- [SOURCE MATERIAL]:
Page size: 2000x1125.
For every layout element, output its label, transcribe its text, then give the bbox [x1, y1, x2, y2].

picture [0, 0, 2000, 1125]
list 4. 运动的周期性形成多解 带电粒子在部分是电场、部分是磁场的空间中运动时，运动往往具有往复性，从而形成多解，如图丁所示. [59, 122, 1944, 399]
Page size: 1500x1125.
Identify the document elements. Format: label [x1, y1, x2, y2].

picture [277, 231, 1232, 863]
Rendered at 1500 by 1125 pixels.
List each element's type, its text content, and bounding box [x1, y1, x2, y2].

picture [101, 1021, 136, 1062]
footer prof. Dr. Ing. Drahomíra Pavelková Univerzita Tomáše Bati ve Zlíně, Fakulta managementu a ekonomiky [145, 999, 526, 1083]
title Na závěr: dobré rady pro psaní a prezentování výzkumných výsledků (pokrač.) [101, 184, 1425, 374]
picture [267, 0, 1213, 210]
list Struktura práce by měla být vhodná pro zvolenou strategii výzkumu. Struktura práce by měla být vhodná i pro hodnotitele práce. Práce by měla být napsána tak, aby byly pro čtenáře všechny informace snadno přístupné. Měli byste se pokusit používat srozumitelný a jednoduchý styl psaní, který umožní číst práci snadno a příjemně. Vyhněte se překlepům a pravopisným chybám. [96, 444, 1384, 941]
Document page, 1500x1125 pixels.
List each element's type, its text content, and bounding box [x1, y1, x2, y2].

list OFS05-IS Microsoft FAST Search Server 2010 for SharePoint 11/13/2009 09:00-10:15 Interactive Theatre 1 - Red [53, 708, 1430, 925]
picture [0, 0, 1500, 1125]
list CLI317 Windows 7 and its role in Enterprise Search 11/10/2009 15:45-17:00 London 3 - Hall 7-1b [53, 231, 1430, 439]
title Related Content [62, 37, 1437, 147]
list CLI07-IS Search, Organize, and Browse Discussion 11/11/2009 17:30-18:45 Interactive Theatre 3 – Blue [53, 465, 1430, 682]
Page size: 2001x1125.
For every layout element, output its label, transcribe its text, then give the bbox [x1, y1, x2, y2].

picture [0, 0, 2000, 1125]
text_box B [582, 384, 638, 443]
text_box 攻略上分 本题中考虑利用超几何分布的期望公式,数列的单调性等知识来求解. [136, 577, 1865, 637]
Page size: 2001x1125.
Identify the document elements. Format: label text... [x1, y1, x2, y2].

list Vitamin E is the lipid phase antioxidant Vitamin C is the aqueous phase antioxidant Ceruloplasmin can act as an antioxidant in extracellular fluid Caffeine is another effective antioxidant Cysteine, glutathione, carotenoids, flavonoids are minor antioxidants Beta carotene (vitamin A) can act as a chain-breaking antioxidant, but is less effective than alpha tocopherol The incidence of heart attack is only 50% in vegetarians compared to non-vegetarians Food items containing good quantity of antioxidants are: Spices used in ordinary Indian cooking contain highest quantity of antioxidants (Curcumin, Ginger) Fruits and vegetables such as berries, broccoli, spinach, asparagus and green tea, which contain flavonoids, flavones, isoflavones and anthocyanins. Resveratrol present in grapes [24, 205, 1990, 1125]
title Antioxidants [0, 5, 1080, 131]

- [WORK REQUIRED]: Throughout the material above, count each line holding "size" and answer with the total alone.

- [WRITTEN SOLUTION]: 4